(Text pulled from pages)
_ _ _ _

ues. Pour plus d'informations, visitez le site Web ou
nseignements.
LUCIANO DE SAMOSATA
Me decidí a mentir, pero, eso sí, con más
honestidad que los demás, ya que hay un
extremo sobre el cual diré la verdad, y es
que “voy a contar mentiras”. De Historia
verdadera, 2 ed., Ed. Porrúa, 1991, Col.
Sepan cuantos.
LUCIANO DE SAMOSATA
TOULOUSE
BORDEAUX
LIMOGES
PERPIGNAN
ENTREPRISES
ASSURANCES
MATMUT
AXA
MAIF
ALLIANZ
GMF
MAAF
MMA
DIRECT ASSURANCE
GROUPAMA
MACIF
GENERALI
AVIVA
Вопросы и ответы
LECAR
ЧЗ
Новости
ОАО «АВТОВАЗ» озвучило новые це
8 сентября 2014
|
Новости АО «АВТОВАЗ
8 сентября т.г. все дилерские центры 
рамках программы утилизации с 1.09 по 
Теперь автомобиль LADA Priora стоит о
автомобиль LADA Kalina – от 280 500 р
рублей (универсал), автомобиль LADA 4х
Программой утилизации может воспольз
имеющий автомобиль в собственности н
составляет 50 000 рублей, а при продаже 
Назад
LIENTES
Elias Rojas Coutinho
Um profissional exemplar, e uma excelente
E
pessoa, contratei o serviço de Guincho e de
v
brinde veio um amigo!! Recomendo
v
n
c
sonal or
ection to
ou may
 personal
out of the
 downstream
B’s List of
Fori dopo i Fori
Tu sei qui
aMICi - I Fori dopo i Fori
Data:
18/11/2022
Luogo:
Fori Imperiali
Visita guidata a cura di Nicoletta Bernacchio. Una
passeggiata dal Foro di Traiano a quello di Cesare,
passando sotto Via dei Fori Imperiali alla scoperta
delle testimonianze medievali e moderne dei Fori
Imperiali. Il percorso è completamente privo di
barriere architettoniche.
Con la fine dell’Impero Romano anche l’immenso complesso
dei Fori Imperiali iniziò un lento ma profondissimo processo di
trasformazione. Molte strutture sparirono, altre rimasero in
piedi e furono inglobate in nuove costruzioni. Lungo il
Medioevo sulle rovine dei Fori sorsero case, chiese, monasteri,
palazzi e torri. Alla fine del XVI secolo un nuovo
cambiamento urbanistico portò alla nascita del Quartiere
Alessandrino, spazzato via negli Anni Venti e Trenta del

_ _ _ _

__Task to complete__.
Pick out every line in the rows above that contains the string "АВТОВАЗ". Case counts, so only lines with that same capitalization qualify.

__Result of the exercise__.
ОАО «АВТОВАЗ» озвучило новые це
Новости АО «АВТОВАЗ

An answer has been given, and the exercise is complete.